WORK TASK —
Once you find a line containing the word "Dokumen" in the entries below, copy it.
____ EXERCISE DATA
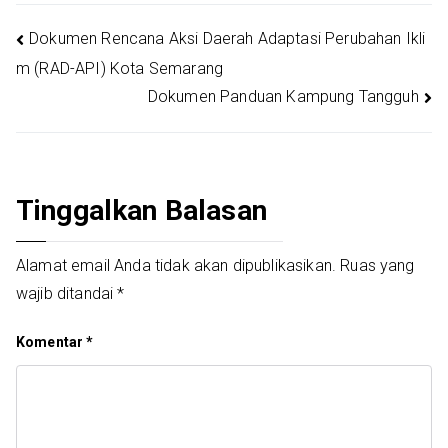
Navigasi
Dokumen Rencana Aksi Daerah Adaptasi Perubahan Ikli
m (RAD-API) Kota Semarang
pos
Dokumen Panduan Kampung Tangguh
Tinggalkan Balasan
Alamat email Anda tidak akan dipublikasikan.
Ruas yang
wajib ditandai
*
Komentar
*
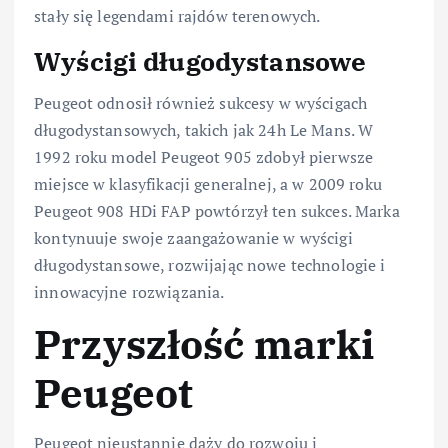
stały się legendami rajdów terenowych.
Wyścigi długodystansowe
Peugeot odnosił również sukcesy w wyścigach
długodystansowych, takich jak 24h Le Mans. W
1992 roku model Peugeot 905 zdobył pierwsze
miejsce w klasyfikacji generalnej, a w 2009 roku
Peugeot 908 HDi FAP powtórzył ten sukces. Marka
kontynuuje swoje zaangażowanie w wyścigi
długodystansowe, rozwijając nowe technologie i
innowacyjne rozwiązania.
Przyszłość marki
Peugeot
Peugeot nieustannie dąży do rozwoju i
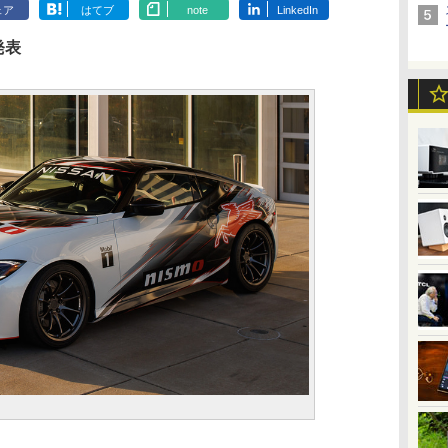
ェア
はてブ
note
LinkedIn
発表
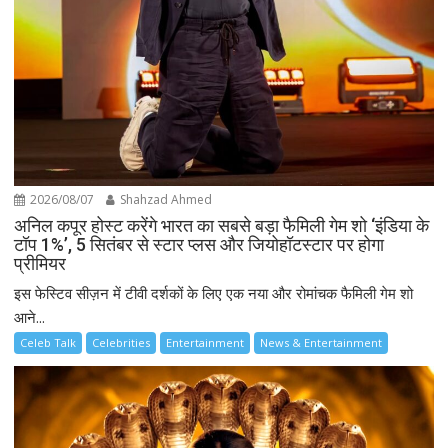
2026/08/07
Shahzad Ahmed
अनिल कपूर होस्ट करेंगे भारत का सबसे बड़ा फैमिली गेम शो ‘इंडिया के
टॉप 1%’, 5 सितंबर से स्टार प्लस और जियोहॉटस्टार पर होगा
प्रीमियर
इस फेस्टिव सीज़न में टीवी दर्शकों के लिए एक नया और रोमांचक फैमिली गेम शो
आने...
Celeb Talk
Celebrities
Entertainment
News & Entertainment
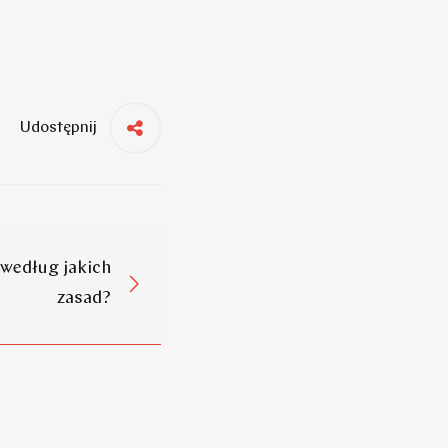
Udostępnij
 według jakich
zasad?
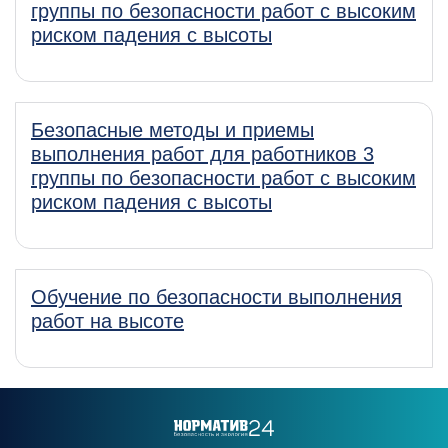
группы по безопасности работ с высоким
риском падения с высоты
Безопасные методы и приемы
выполнения работ для работников 3
группы по безопасности работ с высоким
риском падения с высоты
Обучение по безопасности выполнения
работ на высоте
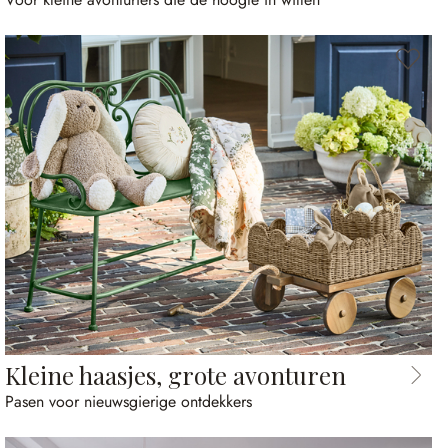
Kleine haasjes, grote avonturen
Pasen voor nieuwsgierige ontdekkers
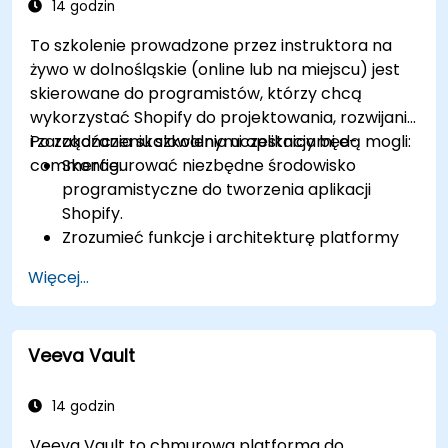
14 godzin
To szkolenie prowadzone przez instruktora na
żywo w dolnośląskie (online lub na miejscu) jest
skierowane do programistów, którzy chcą
wykorzystać Shopify do projektowania, rozwijania
i zarządzania skalowalnymi aplikacjami e-
Po zakończeniu szkolenia uczestnicy będą mogli:
commerce.
Skonfigurować niezbędne środowisko
programistyczne do tworzenia aplikacji
Shopify.
Zrozumieć funkcje i architekturę platformy
e-commerce Shopify.
Więcej...
Poznać podstawy e-commerce i sposób
budowania biznesu z wykorzystaniem
Shopify.
Veeva Vault
Nauczyć się tworzyć aplikację Shopify przy
użyciu Shopify CLI, Polaris, App Bridge i
GraphQL.
14 godzin
Tworzyć interfejsy REST API w celu
Veeva Vault to chmurowa platforma do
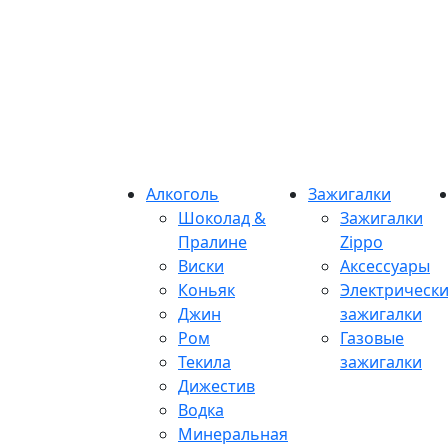
Алкоголь
Зажигалки
Шоколад &
Зажигалки
Пралине
Zippo
Виски
Аксессуары
Коньяк
Электрическ
Джин
зажигалки
Ром
Газовые
Текила
зажигалки
Дижестив
Водка
Минеральная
________
RESULT FOR THIS EXERCISE —
Dokumen Rencana Aksi Daerah Adaptasi Perubahan Ikli
Dokumen Panduan Kampung Tangguh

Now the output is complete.